Im Oktober 1940 berichtet eine Lokalzeitung: „Auszug und Einzug im Arbeitslager Fröndenberg. In der vergangenen Woche nahmen die Maiden des Arbeits-dienstlagers Fröndenberg Abschied. Zu den Bauern, bei denen sie gearbeitet hatten, herrschte ein gutes Verhältnis.“ Am 3. Oktober 1940 rückte der Jahrgang 1922 ein. „Arbeitsmaiden“ waren nicht nur bei Bauern, sondern auch in Haushalten kinderreicher Familien tätig.
Während des Krieges hatte der Reichsarbeitsdienst im Jahr 1943 einen Großeinsatz nach der Möhnekatastrophe, als in Fröndenberg und Umgebung umfang-
reiche Aufräumungsarbeiten geleistet werden mussten.
Nach dem Einmarsch der US-Truppen ab dem 10. April 1945 wurden die Baracken des RAD-Lagers und die kurz vor Kriegsende in der Nähe entstandenen Behelfsheime mit sowjetischen Zwangsarbeitern belegt. Sie blieben bis August 1945.
Amtsbürgermeister Clemens (Fröndenberg) plante nach ihrem Abtransport im August 1945, das RAD-Lager in ein Erholungsheim für Kinder aus dem zerstörten
Dortmund umzuwandeln. Die Kirchen sollten die Trägerschaft übernehmen. Der Landrat teilte am 12. September 1945 mit, dass die Militärregierung in Frömern drei Standorte zur Belegung mit Evakuierten aus dem Ruhrgebiet freigegeben hatte, darunter auch das ehemalige RAD-Gelände. Dort war theoretisch Platz für 400 Personen. Aber aus den Plänen wurde nichts.

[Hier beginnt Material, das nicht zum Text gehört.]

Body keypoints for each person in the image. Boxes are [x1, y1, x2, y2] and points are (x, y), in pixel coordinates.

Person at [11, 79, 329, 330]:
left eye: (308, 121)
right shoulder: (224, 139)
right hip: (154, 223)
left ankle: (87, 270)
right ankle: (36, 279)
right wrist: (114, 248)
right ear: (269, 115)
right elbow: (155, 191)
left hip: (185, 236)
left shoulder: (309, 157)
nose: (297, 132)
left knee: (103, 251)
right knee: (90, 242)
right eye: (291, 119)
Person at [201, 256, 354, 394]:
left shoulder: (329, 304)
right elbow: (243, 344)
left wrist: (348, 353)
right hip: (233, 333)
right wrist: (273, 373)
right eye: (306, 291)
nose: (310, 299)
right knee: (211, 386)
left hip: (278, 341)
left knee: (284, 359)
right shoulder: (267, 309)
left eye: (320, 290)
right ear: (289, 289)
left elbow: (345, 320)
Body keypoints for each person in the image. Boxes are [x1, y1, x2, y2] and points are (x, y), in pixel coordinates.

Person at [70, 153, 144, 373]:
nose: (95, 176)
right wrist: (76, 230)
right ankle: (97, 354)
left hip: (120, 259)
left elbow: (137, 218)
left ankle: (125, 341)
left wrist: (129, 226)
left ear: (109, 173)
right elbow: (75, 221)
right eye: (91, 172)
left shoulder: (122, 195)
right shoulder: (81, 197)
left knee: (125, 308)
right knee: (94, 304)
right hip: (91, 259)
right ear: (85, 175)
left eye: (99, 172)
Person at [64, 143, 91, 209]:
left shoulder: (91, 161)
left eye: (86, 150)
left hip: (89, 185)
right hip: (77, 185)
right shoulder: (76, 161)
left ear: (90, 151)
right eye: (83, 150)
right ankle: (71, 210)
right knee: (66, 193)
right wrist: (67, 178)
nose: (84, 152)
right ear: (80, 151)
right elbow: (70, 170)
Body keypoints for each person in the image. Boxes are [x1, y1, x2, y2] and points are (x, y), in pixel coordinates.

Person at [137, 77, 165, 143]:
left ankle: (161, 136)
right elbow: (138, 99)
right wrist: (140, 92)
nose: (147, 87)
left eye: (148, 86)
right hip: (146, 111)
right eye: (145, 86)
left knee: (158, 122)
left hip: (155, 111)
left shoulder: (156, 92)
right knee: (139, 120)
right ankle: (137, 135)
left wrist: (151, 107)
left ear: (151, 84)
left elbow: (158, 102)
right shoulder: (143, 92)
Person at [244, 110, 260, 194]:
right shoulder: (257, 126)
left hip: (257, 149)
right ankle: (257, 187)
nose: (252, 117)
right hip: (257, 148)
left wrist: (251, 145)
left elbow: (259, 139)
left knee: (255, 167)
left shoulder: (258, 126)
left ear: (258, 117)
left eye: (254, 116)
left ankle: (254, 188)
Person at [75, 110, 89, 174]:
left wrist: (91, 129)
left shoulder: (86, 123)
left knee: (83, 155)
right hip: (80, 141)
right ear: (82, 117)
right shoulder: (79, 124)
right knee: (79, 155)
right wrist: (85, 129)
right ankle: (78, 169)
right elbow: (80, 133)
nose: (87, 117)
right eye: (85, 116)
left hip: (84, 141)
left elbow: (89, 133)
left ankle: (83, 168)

Bürgermeister Clemens vermerkte am 21. September 1945, dass das Toilettengebäude bis auf die Dachkonstruktion völlig zerstört war. Erneuert werden mussten dort Wände, Türen, Fenster, Toilettensitze und Beleuchtung. In der Küchenbaracke hatten die Briten den Kamin und den Herd demontiert und abtransportiert. An allen Küchenschränken fehlten die Rückwände. Abflüsse von Spülbecken und Wasserleitung waren zerstört, der Fußboden teilweise aufgebrochen. Im Speisesaal und in verschiedenen Wohnbaracken fehlten ca. 20 Fensterflügel und mehrere Öfen. Die Warmwasseranlage mit Dusche und Wascheinrichtung war beschädigt. Die Trinkwasserversorgung war seit längerem unterbrochen. Zwei Baracken waren noch nicht gesäubert. In sämtlichen Baracken fehlte ein großer Teil der Fenster-scheiben. Dächer waren teilweise undicht und mussten geteert werden. Die gesamte Lichtanlage war zerstört. Im September 1945 hatten Besatzungsgruppen das Lager behelfsmäßig desinfiziert. Britische Soldaten hatten jedoch fast alle Einrichtungsgegenstände (Betten, Spinde, Tische etc.) abtransportiert. Ein Teil des Mobiliars war vor den Baracken verbrannt worden. Bürgermeister Clemens ordnete zwar am 15. Oktober 1945 Aufräumarbeiten an, aber der britische Kommandant lehnte eine Belegung wegen des schlechten baulichen Zustandes und der Verseuchung durch Ungeziefer ab.
Es ging hin und her. Am 17. Oktober teilte Landrat Moenikes mit, das Lager stehe nun wieder zur Verfügung. Am 2. November 1945 schreibt Bürgermeister Clemens, dass die Briten zwei Baracken abgerissen hatten. Die anderen befanden sich weiter in einem schlechten baulichen Zustand. Hinzu kam, dass die deutsche Bevölkerung wegen Brennstoffmangels die Baracken planmäßig abbrach. Zur Instandsetzung fehlte es an Holz und Glas. Trotz Desinfizierung waren die Baracken weiterhin „total verwanzt“. Unter diesen Umständen war eine Belegung mit Obdachlosen oder Kindern unmöglich. Und das, obwohl die britische Militärregierung am 1. September 1945 einen Aufseher für das Lager in einem der Behelfsheime einquartiert hatte.
Die theoretische Aufnahmefähigkeit des Lagers war bis Anfang 1946 auf 200 Kinder gesunken. Das Finanzamt in Hamm verwaltete es mittlerweile. Durch Diebstahl sowie mehr oder weniger legale Entnahme wurde das Arbeitsdienstlager nach und nach zerstört. Zudem verkaufte die Fröndenberger Amtsverwaltung ohne Zustimmung des Finanzamts Bestandteile des Lagers an Privatleute. Schließlich wurde es im Sommer 1946 abgerissen. Später entstand auf dem Gelände eine Gärtnerei.